OpenAI will integrate 750 megawatts of ultra-low latency computing from the chipmaker Cerebral to accelerate the response time of its artificial intelligence (AI) models.
The capacity resulting from the agreement will be put into service in several stages, starting this year and lasting until 2028, according to press releases issued by the companies on Wednesday (January 14).
For users of OpenAI’s AI models, adding this calculation will provide real-time answers as the AI answers difficult questions, generates code, creates images. Or running AI agents, OpenAI said in its press release.
“OpenAI’s compute strategy is about creating a resilient portfolio that matches the right systems with the right workloads. » Sachin Katticomputing infrastructure at OpenAI, said in the release. “Cerebras adds a dedicated, low-latency inference solution to our platform.

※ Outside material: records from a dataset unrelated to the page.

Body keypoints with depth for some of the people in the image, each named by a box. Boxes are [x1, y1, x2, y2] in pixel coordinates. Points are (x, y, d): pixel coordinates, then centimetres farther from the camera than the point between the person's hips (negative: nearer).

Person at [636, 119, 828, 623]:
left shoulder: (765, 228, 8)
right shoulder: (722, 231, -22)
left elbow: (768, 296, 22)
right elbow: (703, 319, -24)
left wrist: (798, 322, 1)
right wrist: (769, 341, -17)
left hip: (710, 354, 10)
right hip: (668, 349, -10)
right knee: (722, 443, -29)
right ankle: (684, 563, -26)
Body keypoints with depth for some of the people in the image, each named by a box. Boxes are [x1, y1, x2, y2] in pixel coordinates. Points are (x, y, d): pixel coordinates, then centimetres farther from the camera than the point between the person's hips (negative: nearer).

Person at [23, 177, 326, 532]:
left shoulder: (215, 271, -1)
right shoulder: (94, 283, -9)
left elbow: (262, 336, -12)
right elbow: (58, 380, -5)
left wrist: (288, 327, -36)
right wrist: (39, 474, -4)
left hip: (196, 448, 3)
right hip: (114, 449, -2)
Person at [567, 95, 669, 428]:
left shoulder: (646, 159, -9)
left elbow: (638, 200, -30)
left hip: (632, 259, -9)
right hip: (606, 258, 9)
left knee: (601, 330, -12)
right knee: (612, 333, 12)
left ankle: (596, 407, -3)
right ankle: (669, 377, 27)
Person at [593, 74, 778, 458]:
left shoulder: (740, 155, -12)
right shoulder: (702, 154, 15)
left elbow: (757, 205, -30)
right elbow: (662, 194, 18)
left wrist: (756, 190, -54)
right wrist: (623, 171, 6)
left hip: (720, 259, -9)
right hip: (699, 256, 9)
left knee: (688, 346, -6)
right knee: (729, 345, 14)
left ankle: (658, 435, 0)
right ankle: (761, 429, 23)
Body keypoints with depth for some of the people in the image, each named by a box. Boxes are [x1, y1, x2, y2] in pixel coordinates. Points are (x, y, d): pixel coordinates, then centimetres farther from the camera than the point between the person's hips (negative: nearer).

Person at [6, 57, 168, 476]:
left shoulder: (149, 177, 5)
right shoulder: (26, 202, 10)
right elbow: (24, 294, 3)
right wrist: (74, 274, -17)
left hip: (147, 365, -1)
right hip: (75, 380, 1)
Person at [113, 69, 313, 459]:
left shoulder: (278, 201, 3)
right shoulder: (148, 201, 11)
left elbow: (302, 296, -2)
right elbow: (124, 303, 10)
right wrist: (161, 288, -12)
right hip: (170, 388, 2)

That means faster responses, more natural interactions, and a stronger foundation for scaling real-time AI to more people.”
In itself press release about the deal, Cerebras said the deployment of the calculation will be add to the world’s largest deployment of high-throughput AI inference.

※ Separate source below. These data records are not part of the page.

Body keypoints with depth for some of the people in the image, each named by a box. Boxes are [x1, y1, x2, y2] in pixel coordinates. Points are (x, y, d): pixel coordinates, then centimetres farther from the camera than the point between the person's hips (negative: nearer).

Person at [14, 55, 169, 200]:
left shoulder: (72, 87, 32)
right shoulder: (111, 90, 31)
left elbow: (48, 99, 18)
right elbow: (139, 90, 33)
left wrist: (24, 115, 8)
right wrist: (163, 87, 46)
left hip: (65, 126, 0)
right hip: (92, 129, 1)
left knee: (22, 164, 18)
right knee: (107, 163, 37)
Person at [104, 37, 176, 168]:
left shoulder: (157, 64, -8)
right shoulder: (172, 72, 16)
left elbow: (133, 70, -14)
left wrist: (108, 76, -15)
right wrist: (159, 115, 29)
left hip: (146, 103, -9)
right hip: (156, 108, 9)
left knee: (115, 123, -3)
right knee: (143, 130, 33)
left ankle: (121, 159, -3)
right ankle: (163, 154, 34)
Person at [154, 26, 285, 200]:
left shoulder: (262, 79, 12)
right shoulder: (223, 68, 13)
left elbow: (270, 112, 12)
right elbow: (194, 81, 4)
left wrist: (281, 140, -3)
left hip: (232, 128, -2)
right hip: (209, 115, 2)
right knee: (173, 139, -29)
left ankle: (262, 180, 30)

Cerebral said that large language models running on its AI processor provide answers as much as 15x faster than those using GPU-based systems. The company likened the impact of this speed difference to the Internet’s transition from dial-up to broadband.
Advertisement: Scroll to continue
“We are excited to partner with OpenAI, bringing the world’s leading AI models to the world’s fastest AI processor,” Cerebras co-founder and CEO. Andrew Feldman ” said in the OpenAI press release. “Just as broadband transformed the Internet, real-time inference will transform AI, enabling entirely new ways to create and interact with AI models.”
Andy Hocksenior vice president of product and strategy at Cerebras, told PYMNTS in February 2024 that AI Computing products were rare and face high demand and generative AI has seen demand for accelerating AI applications increase.
“The ChatGPT light bulb went off in everyone’s head, and it brought cutting-edge artificial intelligence and deep learning into public discourse,” Hock said.
PYMNTS reported in December 2025 that after companies spent the last two years experimenting with large language models, they are moving these systems into real-world environments. This caused a shift in investment and engineering resources towards inference infrastructure.